Assignment:
Gather every line in the records below that contains the word "black" and copy each of those lines in full. Count only matches with the same uppercase and lowercase letters.
*** Begin section ***
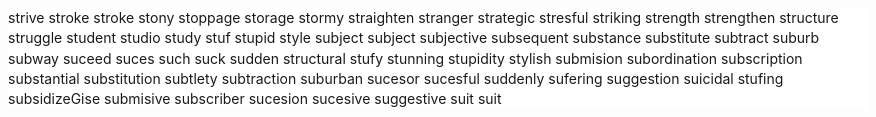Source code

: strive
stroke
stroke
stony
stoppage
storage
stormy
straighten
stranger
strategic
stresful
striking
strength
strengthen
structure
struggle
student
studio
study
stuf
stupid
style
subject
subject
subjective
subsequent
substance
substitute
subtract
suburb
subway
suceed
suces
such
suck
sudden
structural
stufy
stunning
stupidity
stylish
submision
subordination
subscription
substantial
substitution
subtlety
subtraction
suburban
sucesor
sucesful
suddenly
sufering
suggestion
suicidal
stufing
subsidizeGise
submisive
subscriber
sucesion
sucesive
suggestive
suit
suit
*** End section ***
*** Begin section ***
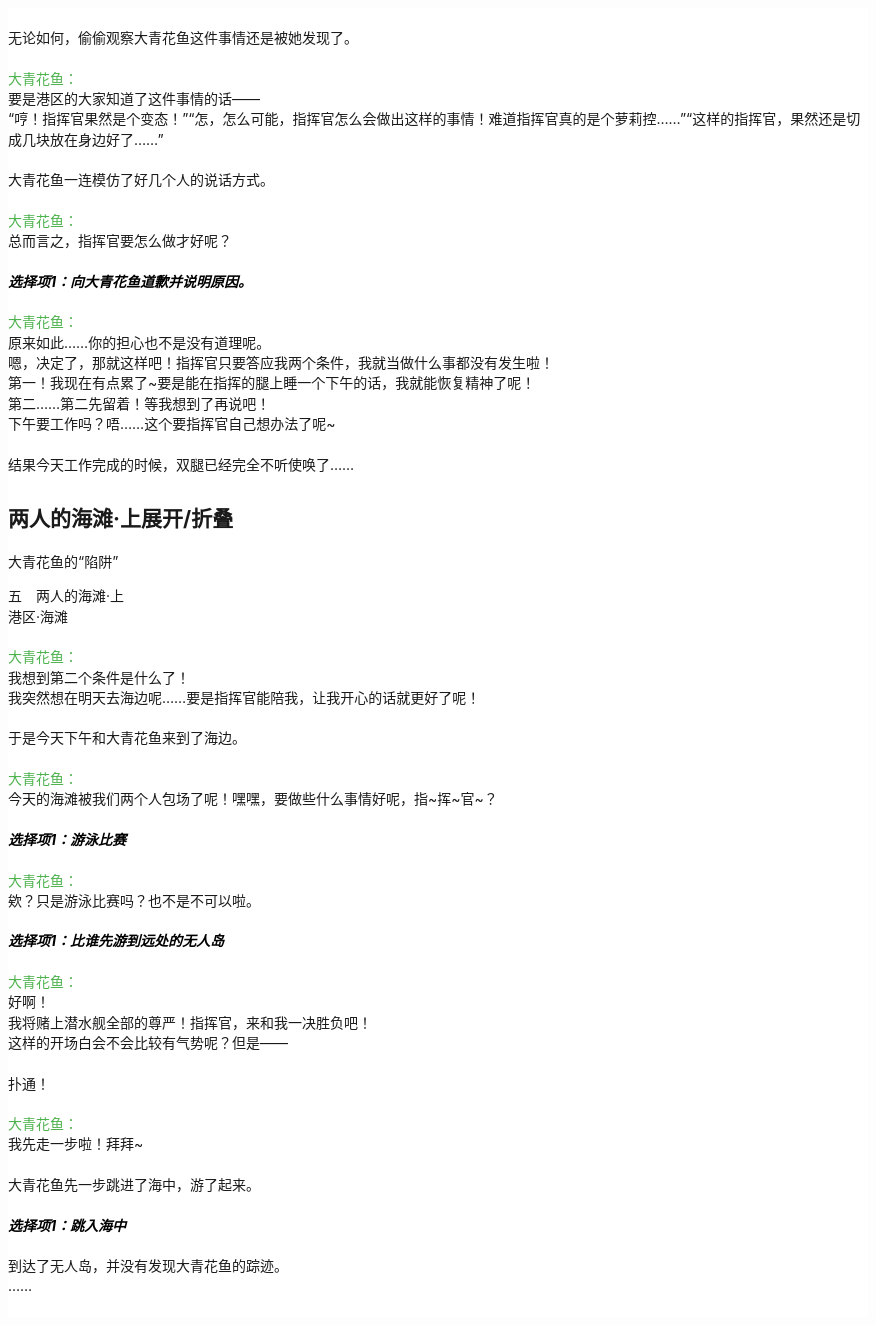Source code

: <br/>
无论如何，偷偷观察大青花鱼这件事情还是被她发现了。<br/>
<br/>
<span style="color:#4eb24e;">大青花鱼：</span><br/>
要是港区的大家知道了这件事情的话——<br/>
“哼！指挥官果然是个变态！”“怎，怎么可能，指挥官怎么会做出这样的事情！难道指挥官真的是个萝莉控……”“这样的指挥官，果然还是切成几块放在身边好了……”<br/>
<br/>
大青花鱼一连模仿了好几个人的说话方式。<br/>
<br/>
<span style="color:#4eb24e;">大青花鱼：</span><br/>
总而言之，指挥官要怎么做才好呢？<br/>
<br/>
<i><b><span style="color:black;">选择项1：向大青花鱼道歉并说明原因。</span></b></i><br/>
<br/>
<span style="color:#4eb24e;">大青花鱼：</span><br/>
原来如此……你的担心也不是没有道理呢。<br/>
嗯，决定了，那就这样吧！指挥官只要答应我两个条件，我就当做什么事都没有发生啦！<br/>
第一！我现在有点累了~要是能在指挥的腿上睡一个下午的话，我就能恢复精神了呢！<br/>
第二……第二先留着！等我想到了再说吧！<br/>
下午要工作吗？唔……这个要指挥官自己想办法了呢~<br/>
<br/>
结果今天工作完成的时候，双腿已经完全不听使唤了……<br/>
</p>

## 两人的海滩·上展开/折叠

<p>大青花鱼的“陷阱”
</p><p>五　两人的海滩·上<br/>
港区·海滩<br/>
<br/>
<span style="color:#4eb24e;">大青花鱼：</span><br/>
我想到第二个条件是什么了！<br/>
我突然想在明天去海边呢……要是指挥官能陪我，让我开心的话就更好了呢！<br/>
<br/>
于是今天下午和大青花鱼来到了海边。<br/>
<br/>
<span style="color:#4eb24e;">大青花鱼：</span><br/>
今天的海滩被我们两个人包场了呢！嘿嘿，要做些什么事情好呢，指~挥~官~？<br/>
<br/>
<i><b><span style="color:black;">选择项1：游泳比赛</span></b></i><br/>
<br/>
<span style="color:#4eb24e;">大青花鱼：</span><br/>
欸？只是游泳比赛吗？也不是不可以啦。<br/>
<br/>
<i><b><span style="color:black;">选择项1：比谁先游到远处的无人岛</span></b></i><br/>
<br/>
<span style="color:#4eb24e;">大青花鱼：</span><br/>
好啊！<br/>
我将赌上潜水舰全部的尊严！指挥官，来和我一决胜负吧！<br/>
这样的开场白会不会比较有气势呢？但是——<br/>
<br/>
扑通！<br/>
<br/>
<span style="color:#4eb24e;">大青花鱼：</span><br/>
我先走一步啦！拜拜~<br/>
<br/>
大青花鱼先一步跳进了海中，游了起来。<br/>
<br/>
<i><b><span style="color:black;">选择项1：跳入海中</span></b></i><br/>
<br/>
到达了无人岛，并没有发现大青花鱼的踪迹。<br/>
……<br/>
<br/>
*** End section ***
Task response:
<i><b><span style="color:black;">选择项1：向大青花鱼道歉并说明原因。</span></b></i><br/>
<i><b><span style="color:black;">选择项1：游泳比赛</span></b></i><br/>
<i><b><span style="color:black;">选择项1：比谁先游到远处的无人岛</span></b></i><br/>
<i><b><span style="color:black;">选择项1：跳入海中</span></b></i><br/>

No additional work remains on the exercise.